Schnell hatte es sich herumgesprochen: Wenn du es erst einmal über die Grenze geschafft hast, versteckst du deine Papiere und gibst ein falsches Herkunftsland an. Du gehst direkt zur Polizeistation in Ceuta und erklärst, du seist ein "Wirtschaftsflüchtling". Du wirst Geld brauchen, weil du nicht arbeiten darfst. Sie geben dir zu essen und medizinische Versorgung, während du wartest. Nach fünf Monaten schicken sie dich aufs spanische Festland, mit Aufenthaltspapieren für ein Jahr. Die Einwanderungswilligen warteten also den traditionell langsamen Gang der spanischen Bürokratie ab - das aber konnte auch zwei Jahre dauern - und lebten solange in Hüttensiedlungen am Rand der Städte. 1990 begann diese neue Art von Einwanderung. Seither sieht sich die ratlose spanische Regierung außerstande, Menschen in ihre Heimat zurückzuschicken, wenn kein anderes Land sie als seine Staatsbürger anerkennt.
Angestauter Frust in den Enklaven explodierte 1995 in Aufruhr. Die Nationalpolizei zur Aufstandsbekämpfung richtete drohend ihre Gewehre auf die afrikanischen Demonstranten. Gleichzeitig griff die einheimische Bevölkerung die Afrikaner an. So mußte die Gemeindepolizei schließlich die Afrikaner gegen den Mob verteidigen. Am Ende waren alle Afrikaner verhaftet und ein Offizier der Nationalgarde hatte eine Schußwunde am Bein davongetragen. Nach diesen Ereignissen gab die Regierung strikte Order, eine zu große Ansammlung von Immigranten in den Enklaven zu verhindern. Seitdem werden die meisten schwarzafrikanischen Ankömmlinge, die auf illegalem Wege in die Enklaven kommen, mit einer einjährigen Arbeitserlaubnis, die nur für Spanien gilt, aufs Festland verschifft. Vor ihrer Abfahrt erhalten sie Adressen von Wohlfahrtsorganisationen, die ihnen Jobs im landwirtschaftlichen Sektor verschaffen, wo Arbeitskräfte fehlen. Die spanischen Autoritäten in Ceuta und Melilla geben 150 bis 250 Arbeitsgenehmigungen für Spanien pro Woche aus, um die Lager zu entlasten.
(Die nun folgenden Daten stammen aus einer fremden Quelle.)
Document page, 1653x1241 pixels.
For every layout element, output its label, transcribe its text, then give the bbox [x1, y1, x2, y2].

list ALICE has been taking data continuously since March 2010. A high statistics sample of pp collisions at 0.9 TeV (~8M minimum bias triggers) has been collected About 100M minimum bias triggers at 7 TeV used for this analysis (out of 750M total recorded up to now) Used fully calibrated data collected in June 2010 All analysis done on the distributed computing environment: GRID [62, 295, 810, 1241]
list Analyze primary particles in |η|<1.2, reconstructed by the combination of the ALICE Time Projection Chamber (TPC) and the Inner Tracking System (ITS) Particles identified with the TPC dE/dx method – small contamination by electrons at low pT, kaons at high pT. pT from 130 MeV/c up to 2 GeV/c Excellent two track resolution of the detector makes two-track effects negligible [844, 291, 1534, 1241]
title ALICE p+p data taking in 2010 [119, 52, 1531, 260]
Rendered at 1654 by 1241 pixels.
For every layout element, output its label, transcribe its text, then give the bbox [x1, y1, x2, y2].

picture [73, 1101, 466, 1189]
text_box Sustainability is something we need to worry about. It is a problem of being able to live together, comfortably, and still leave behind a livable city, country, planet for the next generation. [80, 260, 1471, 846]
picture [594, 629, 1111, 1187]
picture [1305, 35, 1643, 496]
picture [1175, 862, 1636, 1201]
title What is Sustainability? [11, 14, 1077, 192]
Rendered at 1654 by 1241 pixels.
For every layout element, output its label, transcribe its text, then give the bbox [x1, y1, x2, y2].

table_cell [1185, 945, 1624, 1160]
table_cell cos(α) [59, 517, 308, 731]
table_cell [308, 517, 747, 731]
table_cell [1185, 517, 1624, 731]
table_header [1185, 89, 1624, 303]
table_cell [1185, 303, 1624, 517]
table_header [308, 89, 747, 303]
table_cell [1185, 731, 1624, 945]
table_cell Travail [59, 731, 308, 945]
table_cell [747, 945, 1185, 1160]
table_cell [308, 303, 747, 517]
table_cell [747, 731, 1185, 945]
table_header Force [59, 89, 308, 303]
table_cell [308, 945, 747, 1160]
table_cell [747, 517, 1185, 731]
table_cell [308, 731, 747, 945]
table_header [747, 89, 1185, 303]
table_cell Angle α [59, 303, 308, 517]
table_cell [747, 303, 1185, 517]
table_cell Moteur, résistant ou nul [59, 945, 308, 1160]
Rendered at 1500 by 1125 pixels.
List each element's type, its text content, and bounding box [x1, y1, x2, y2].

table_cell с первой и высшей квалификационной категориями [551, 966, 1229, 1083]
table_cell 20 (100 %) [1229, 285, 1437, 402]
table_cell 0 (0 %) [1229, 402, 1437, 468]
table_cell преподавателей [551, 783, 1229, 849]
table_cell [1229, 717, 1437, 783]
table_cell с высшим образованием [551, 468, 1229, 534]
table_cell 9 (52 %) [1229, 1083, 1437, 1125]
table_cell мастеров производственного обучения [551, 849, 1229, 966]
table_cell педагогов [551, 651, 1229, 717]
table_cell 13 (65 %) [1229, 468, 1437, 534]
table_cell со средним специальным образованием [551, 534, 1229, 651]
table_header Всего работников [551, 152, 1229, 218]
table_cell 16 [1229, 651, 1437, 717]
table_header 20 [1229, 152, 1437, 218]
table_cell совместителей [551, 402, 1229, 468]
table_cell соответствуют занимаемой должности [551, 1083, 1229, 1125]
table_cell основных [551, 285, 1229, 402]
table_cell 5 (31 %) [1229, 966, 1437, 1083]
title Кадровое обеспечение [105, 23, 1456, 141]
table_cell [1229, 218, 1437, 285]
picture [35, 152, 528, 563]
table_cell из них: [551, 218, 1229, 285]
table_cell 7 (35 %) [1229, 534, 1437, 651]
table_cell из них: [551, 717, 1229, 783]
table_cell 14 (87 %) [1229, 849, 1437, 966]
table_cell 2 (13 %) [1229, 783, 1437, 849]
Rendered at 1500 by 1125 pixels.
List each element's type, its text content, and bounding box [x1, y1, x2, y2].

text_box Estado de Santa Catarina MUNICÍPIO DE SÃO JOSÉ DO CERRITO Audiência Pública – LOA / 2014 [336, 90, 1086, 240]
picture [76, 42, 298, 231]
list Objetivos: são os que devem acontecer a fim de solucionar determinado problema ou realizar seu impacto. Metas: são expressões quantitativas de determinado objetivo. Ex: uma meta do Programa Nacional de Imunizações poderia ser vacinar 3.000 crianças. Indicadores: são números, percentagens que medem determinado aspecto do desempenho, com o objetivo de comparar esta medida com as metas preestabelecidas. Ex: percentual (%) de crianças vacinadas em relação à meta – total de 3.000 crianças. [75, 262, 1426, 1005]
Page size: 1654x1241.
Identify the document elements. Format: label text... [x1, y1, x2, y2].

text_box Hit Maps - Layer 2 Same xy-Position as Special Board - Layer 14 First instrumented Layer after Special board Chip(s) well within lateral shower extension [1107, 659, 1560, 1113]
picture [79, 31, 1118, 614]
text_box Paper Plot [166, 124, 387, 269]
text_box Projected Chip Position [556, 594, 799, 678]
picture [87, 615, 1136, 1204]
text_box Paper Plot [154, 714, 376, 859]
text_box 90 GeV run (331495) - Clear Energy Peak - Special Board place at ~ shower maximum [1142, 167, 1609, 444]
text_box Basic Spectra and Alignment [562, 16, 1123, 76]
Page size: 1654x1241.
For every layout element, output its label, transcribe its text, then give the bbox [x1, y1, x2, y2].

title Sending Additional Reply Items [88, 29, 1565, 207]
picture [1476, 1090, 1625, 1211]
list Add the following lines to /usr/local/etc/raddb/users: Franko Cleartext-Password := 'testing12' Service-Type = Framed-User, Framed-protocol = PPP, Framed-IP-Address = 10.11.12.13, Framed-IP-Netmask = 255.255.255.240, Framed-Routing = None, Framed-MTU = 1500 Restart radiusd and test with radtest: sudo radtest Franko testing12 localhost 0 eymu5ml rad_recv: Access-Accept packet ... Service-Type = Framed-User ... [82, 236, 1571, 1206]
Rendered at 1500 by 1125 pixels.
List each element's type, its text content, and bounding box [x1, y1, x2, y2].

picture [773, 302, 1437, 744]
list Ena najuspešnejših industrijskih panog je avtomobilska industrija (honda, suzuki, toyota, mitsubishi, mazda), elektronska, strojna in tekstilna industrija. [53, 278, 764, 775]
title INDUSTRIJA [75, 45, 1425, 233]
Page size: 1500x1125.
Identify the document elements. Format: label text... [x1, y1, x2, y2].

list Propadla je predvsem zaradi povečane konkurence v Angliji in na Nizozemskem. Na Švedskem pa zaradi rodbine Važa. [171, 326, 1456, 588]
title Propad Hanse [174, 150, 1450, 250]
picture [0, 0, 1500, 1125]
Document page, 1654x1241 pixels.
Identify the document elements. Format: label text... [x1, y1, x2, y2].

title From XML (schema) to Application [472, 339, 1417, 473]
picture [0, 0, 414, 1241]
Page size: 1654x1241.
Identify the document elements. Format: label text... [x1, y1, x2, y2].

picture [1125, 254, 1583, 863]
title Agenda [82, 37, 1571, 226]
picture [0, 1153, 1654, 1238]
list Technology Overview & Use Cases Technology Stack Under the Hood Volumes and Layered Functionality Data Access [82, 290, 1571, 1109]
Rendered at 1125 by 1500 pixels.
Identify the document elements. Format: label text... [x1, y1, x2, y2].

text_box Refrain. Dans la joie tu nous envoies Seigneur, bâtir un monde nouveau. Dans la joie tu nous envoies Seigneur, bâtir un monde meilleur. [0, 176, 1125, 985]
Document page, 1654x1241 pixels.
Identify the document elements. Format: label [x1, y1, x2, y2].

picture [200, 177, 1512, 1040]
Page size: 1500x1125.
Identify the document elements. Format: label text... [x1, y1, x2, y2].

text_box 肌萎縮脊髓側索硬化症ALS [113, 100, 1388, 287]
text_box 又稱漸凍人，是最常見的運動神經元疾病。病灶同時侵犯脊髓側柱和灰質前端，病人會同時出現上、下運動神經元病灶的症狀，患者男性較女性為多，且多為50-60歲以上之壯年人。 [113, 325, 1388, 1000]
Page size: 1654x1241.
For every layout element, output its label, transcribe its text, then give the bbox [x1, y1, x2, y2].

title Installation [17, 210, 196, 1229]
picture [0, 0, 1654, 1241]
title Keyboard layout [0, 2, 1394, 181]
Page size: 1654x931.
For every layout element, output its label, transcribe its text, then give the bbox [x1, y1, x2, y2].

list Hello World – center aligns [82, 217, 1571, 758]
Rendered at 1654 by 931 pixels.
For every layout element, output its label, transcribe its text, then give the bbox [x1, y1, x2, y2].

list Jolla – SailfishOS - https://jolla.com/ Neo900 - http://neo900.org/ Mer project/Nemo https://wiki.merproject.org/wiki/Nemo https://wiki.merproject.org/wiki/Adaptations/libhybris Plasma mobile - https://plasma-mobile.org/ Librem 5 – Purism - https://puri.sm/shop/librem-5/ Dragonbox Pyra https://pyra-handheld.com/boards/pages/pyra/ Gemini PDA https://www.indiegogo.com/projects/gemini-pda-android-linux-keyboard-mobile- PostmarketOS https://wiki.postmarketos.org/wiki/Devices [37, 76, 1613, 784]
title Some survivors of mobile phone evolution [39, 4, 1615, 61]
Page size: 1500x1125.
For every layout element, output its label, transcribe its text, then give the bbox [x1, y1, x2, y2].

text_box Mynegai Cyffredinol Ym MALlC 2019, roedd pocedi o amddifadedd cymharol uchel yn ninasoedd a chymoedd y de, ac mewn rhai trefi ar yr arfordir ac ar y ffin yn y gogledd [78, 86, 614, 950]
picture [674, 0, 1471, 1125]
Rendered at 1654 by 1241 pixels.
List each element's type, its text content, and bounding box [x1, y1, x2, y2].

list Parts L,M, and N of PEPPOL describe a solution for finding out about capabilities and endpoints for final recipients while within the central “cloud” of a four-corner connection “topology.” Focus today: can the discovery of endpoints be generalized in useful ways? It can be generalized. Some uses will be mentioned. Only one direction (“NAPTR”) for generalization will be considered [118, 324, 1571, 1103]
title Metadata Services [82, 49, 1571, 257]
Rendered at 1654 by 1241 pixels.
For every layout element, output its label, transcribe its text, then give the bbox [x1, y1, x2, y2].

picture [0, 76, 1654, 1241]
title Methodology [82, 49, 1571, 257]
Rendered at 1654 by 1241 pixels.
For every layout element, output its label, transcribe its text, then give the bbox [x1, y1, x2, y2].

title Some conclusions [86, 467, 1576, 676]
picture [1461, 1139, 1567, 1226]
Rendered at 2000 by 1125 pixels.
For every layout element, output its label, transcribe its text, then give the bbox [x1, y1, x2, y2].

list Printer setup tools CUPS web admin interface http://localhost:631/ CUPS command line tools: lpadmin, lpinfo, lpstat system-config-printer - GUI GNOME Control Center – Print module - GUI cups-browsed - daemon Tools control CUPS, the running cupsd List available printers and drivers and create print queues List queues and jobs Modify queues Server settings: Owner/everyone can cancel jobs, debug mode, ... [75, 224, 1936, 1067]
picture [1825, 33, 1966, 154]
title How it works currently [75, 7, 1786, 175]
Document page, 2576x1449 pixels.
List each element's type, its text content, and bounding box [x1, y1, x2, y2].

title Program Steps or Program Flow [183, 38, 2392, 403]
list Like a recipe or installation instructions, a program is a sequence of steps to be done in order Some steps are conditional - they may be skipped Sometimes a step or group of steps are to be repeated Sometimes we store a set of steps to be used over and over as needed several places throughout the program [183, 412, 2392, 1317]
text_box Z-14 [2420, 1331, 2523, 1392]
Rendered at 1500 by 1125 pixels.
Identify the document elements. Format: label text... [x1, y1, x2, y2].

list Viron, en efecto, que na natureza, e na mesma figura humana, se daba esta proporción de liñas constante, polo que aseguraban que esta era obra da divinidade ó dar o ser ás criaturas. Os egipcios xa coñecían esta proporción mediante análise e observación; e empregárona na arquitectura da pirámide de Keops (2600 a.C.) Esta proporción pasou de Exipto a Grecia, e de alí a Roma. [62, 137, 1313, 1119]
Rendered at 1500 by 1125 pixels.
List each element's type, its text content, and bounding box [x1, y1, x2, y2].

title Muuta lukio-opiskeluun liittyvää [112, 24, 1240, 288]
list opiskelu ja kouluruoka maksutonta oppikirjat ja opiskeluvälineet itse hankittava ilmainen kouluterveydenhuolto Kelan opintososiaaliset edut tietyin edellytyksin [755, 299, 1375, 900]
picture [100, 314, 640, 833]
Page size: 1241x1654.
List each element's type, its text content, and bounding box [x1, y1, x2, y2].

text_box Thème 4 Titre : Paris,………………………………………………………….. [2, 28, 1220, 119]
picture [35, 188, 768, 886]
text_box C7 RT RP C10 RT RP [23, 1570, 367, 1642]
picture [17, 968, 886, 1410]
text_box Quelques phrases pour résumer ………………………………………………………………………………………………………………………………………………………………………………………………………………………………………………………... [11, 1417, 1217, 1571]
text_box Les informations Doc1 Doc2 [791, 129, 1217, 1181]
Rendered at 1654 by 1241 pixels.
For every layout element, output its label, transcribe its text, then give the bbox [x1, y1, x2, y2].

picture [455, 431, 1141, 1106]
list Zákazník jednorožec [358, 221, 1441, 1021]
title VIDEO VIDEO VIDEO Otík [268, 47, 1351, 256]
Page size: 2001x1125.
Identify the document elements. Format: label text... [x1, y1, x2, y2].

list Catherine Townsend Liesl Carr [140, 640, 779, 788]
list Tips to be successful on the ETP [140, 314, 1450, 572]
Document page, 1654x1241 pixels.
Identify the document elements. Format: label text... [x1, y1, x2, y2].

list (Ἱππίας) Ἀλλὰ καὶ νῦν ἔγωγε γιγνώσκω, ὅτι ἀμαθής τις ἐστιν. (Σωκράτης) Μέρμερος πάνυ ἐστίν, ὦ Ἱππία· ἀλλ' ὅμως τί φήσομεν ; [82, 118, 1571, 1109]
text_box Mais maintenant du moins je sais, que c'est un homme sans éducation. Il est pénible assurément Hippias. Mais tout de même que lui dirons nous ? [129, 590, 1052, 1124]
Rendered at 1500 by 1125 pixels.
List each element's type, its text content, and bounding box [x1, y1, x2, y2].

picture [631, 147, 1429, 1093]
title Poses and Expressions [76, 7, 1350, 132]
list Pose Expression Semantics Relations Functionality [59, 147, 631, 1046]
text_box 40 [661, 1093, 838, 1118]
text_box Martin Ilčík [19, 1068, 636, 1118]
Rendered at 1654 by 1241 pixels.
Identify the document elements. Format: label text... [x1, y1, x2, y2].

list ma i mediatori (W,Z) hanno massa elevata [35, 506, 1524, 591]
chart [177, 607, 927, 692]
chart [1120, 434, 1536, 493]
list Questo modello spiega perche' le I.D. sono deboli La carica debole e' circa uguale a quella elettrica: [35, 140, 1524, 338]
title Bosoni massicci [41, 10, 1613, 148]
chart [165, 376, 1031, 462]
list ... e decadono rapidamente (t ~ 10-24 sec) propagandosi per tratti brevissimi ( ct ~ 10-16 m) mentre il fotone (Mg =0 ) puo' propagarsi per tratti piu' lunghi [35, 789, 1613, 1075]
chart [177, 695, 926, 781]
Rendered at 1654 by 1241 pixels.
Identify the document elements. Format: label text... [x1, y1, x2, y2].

Für die Nordafrikaner, deren Herkunft leichter zu klären ist, gilt diese Verfahrensweise jedoch nicht. Die ständigen Versuche einer großen Anzahl von Marokkanern, illegal nach Spanien zu gelangen, haben ihre Ursache in den großen Einkommensunterschieden zwischen beiden Ländern. Ein Arzt verdient in Marokko 20.000 Peseten im Monat; arbeitet er aber in Spanien als Landarbeiter, bekommt er zwischen 80.000 und 100.000 Peseten (umgerechnet knapp 1.200 Mark). Die einzige Möglichkeit für einen Marokkaner, legal nach Spanien einzureisen, ist ein Touristenvisum. Obwohl der Visumsantrag schon 6500 Peseten kostet, muß man darüber hinaus ein Einkommen von mindestens 100.000 Peseten pro Monat nachweisen. Eine große Hürde vor der Erteilung des Visums ist die Willkür der Konsulatsangestellten. Sie entscheiden nach Augenschein, ob ein Antragsteller das Visum bekommt oder nicht. Im spanischen Konsulat in Rabat stellen durchschnittlich 70 bis 80 Menschen am Tag einen Visumsantrag. Sogar die Plätze in der Warteschlange werden auf dem Schwarzmarkt gehandelt: Der Preis für einen guten Platz in der Schlange bewegt sich zwischen 2500 und 5000 Peseten, zwischen 30 und 60 Mark.
Andere Nordafrikaner wie die Algerier, deren Land sich quasi im Bürgerkrieg befindet, beantragen Asyl, haben aber nur selten Erfolg damit. Spanien gewährt nur vier Prozent der Antragstellenden politisches Asyl. "Ich warte jetzt seit neun Monaten auf meine Papiere", erzählt Rahid, ein ehemaliger Reiseführer aus Algerien. "Ich lebe im Wald, weil im Wohnheim kein Platz mehr ist. Ich kann nicht in mein Land zurückgehen - sie sagen, ich wäre ein schlechter Moslem. Und es gibt auch keinen Tourismus mehr. Politik und Religion sind schlecht, sehr schlecht."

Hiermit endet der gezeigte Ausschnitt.